**DATA PROVIDED**
########################################

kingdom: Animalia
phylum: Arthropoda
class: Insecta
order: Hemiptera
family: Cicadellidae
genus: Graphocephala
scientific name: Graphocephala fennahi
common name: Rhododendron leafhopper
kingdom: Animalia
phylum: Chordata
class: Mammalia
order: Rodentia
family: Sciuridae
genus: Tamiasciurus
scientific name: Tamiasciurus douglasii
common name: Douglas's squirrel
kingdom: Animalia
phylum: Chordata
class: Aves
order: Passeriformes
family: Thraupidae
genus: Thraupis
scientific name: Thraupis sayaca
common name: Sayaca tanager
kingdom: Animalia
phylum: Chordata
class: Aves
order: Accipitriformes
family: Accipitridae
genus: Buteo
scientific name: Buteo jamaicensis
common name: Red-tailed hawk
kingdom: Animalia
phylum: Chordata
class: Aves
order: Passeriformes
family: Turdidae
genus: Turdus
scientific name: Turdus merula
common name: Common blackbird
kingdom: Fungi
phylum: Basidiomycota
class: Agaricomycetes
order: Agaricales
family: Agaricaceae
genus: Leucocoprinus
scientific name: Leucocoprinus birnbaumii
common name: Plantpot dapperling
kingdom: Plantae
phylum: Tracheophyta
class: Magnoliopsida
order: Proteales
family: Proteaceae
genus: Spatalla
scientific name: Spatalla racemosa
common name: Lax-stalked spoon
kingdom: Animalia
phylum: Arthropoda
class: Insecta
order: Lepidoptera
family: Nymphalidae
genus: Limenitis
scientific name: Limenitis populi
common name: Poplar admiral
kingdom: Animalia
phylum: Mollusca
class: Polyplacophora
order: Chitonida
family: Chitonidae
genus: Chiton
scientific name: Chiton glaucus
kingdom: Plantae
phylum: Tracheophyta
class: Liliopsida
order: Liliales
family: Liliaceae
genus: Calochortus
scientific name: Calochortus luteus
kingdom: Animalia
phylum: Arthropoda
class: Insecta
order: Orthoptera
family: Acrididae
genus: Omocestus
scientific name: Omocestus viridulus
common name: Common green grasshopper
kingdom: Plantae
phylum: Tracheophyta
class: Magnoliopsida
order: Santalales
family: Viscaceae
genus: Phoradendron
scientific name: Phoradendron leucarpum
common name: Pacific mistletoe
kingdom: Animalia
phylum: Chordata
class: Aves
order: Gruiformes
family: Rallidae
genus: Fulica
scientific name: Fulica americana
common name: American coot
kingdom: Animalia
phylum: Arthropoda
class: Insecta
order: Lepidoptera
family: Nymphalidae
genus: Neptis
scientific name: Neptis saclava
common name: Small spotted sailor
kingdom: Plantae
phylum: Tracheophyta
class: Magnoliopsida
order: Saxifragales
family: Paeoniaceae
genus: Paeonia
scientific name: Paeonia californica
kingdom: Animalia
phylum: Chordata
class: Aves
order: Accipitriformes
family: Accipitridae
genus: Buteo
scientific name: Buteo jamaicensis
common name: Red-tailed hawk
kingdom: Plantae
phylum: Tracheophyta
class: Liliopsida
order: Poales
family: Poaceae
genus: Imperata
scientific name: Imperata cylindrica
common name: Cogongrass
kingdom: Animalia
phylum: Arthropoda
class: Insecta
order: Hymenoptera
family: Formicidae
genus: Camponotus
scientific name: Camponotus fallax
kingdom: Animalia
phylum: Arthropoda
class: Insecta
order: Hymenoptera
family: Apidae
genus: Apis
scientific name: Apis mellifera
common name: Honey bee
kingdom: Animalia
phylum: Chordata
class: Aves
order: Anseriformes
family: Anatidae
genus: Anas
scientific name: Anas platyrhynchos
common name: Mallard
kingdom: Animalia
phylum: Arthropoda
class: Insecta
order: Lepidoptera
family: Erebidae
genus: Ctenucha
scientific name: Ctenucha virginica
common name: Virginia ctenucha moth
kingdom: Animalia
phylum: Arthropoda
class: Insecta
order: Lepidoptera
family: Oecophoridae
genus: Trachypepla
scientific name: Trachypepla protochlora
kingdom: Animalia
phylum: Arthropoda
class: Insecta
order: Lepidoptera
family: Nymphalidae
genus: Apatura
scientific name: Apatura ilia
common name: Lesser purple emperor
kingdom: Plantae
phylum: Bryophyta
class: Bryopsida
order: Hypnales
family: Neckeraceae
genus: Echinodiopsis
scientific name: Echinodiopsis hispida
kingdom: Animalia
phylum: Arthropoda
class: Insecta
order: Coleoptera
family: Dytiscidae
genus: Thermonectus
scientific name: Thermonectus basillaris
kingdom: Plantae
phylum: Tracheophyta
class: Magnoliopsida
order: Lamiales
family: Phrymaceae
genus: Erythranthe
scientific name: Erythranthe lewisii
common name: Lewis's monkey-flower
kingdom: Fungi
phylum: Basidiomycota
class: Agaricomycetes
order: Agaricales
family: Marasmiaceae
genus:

########################################

**TASK TO COMPLETE**
Format each line of the material above as a row in a Markdown table with two columns, Row and Line. Number the rows in order and omit any blank lines.

**EXERCISE RESULT**
| Row | Line |
|---|---|
| 1 | kingdom: Animalia |
| 2 | phylum: Arthropoda |
| 3 | class: Insecta |
| 4 | order: Hemiptera |
| 5 | family: Cicadellidae |
| 6 | genus: Graphocephala |
| 7 | scientific name: Graphocephala fennahi |
| 8 | common name: Rhododendron leafhopper |
| 9 | kingdom: Animalia |
| 10 | phylum: Chordata |
| 11 | class: Mammalia |
| 12 | order: Rodentia |
| 13 | family: Sciuridae |
| 14 | genus: Tamiasciurus |
| 15 | scientific name: Tamiasciurus douglasii |
| 16 | common name: Douglas's squirrel |
| 17 | kingdom: Animalia |
| 18 | phylum: Chordata |
| 19 | class: Aves |
| 20 | order: Passeriformes |
| 21 | family: Thraupidae |
| 22 | genus: Thraupis |
| 23 | scientific name: Thraupis sayaca |
| 24 | common name: Sayaca tanager |
| 25 | kingdom: Animalia |
| 26 | phylum: Chordata |
| 27 | class: Aves |
| 28 | order: Accipitriformes |
| 29 | family: Accipitridae |
| 30 | genus: Buteo |
| 31 | scientific name: Buteo jamaicensis |
| 32 | common name: Red-tailed hawk |
| 33 | kingdom: Animalia |
| 34 | phylum: Chordata |
| 35 | class: Aves |
| 36 | order: Passeriformes |
| 37 | family: Turdidae |
| 38 | genus: Turdus |
| 39 | scientific name: Turdus merula |
| 40 | common name: Common blackbird |
| 41 | kingdom: Fungi |
| 42 | phylum: Basidiomycota |
| 43 | class: Agaricomycetes |
| 44 | order: Agaricales |
| 45 | family: Agaricaceae |
| 46 | genus: Leucocoprinus |
| 47 | scientific name: Leucocoprinus birnbaumii |
| 48 | common name: Plantpot dapperling |
| 49 | kingdom: Plantae |
| 50 | phylum: Tracheophyta |
| 51 | class: Magnoliopsida |
| 52 | order: Proteales |
| 53 | family: Proteaceae |
| 54 | genus: Spatalla |
| 55 | scientific name: Spatalla racemosa |
| 56 | common name: Lax-stalked spoon |
| 57 | kingdom: Animalia |
| 58 | phylum: Arthropoda |
| 59 | class: Insecta |
| 60 | order: Lepidoptera |
| 61 | family: Nymphalidae |
| 62 | genus: Limenitis |
| 63 | scientific name: Limenitis populi |
| 64 | common name: Poplar admiral |
| 65 | kingdom: Animalia |
| 66 | phylum: Mollusca |
| 67 | class: Polyplacophora |
| 68 | order: Chitonida |
| 69 | family: Chitonidae |
| 70 | genus: Chiton |
| 71 | scientific name: Chiton glaucus |
| 72 | kingdom: Plantae |
| 73 | phylum: Tracheophyta |
| 74 | class: Liliopsida |
| 75 | order: Liliales |
| 76 | family: Liliaceae |
| 77 | genus: Calochortus |
| 78 | scientific name: Calochortus luteus |
| 79 | kingdom: Animalia |
| 80 | phylum: Arthropoda |
| 81 | class: Insecta |
| 82 | order: Orthoptera |
| 83 | family: Acrididae |
| 84 | genus: Omocestus |
| 85 | scientific name: Omocestus viridulus |
| 86 | common name: Common green grasshopper |
| 87 | kingdom: Plantae |
| 88 | phylum: Tracheophyta |
| 89 | class: Magnoliopsida |
| 90 | order: Santalales |
| 91 | family: Viscaceae |
| 92 | genus: Phoradendron |
| 93 | scientific name: Phoradendron leucarpum |
| 94 | common name: Pacific mistletoe |
| 95 | kingdom: Animalia |
| 96 | phylum: Chordata |
| 97 | class: Aves |
| 98 | order: Gruiformes |
| 99 | family: Rallidae |
| 100 | genus: Fulica |
| 101 | scientific name: Fulica americana |
| 102 | common name: American coot |
| 103 | kingdom: Animalia |
| 104 | phylum: Arthropoda |
| 105 | class: Insecta |
| 106 | order: Lepidoptera |
| 107 | family: Nymphalidae |
| 108 | genus: Neptis |
| 109 | scientific name: Neptis saclava |
| 110 | common name: Small spotted sailor |
| 111 | kingdom: Plantae |
| 112 | phylum: Tracheophyta |
| 113 | class: Magnoliopsida |
| 114 | order: Saxifragales |
| 115 | family: Paeoniaceae |
| 116 | genus: Paeonia |
| 117 | scientific name: Paeonia californica |
| 118 | kingdom: Animalia |
| 119 | phylum: Chordata |
| 120 | class: Aves |
| 121 | order: Accipitriformes |
| 122 | family: Accipitridae |
| 123 | genus: Buteo |
| 124 | scientific name: Buteo jamaicensis |
| 125 | common name: Red-tailed hawk |
| 126 | kingdom: Plantae |
| 127 | phylum: Tracheophyta |
| 128 | class: Liliopsida |
| 129 | order: Poales |
| 130 | family: Poaceae |
| 131 | genus: Imperata |
| 132 | scientific name: Imperata cylindrica |
| 133 | common name: Cogongrass |
| 134 | kingdom: Animalia |
| 135 | phylum: Arthropoda |
| 136 | class: Insecta |
| 137 | order: Hymenoptera |
| 138 | family: Formicidae |
| 139 | genus: Camponotus |
| 140 | scientific name: Camponotus fallax |
| 141 | kingdom: Animalia |
| 142 | phylum: Arthropoda |
| 143 | class: Insecta |
| 144 | order: Hymenoptera |
| 145 | family: Apidae |
| 146 | genus: Apis |
| 147 | scientific name: Apis mellifera |
| 148 | common name: Honey bee |
| 149 | kingdom: Animalia |
| 150 | phylum: Chordata |
| 151 | class: Aves |
| 152 | order: Anseriformes |
| 153 | family: Anatidae |
| 154 | genus: Anas |
| 155 | scientific name: Anas platyrhynchos |
| 156 | common name: Mallard |
| 157 | kingdom: Animalia |
| 158 | phylum: Arthropoda |
| 159 | class: Insecta |
| 160 | order: Lepidoptera |
| 161 | family: Erebidae |
| 162 | genus: Ctenucha |
| 163 | scientific name: Ctenucha virginica |
| 164 | common name: Virginia ctenucha moth |
| 165 | kingdom: Animalia |
| 166 | phylum: Arthropoda |
| 167 | class: Insecta |
| 168 | order: Lepidoptera |
| 169 | family: Oecophoridae |
| 170 | genus: Trachypepla |
| 171 | scientific name: Trachypepla protochlora |
| 172 | kingdom: Animalia |
| 173 | phylum: Arthropoda |
| 174 | class: Insecta |
| 175 | order: Lepidoptera |
| 176 | family: Nymphalidae |
| 177 | genus: Apatura |
| 178 | scientific name: Apatura ilia |
| 179 | common name: Lesser purple emperor |
| 180 | kingdom: Plantae |
| 181 | phylum: Bryophyta |
| 182 | class: Bryopsida |
| 183 | order: Hypnales |
| 184 | family: Neckeraceae |
| 185 | genus: Echinodiopsis |
| 186 | scientific name: Echinodiopsis hispida |
| 187 | kingdom: Animalia |
| 188 | phylum: Arthropoda |
| 189 | class: Insecta |
| 190 | order: Coleoptera |
| 191 | family: Dytiscidae |
| 192 | genus: Thermonectus |
| 193 | scientific name: Thermonectus basillaris |
| 194 | kingdom: Plantae |
| 195 | phylum: Tracheophyta |
| 196 | class: Magnoliopsida |
| 197 | order: Lamiales |
| 198 | family: Phrymaceae |
| 199 | genus: Erythranthe |
| 200 | scientific name: Erythranthe lewisii |
| 201 | common name: Lewis's monkey-flower |
| 202 | kingdom: Fungi |
| 203 | phylum: Basidiomycota |
| 204 | class: Agaricomycetes |
| 205 | order: Agaricales |
| 206 | family: Marasmiaceae |
| 207 | genus: |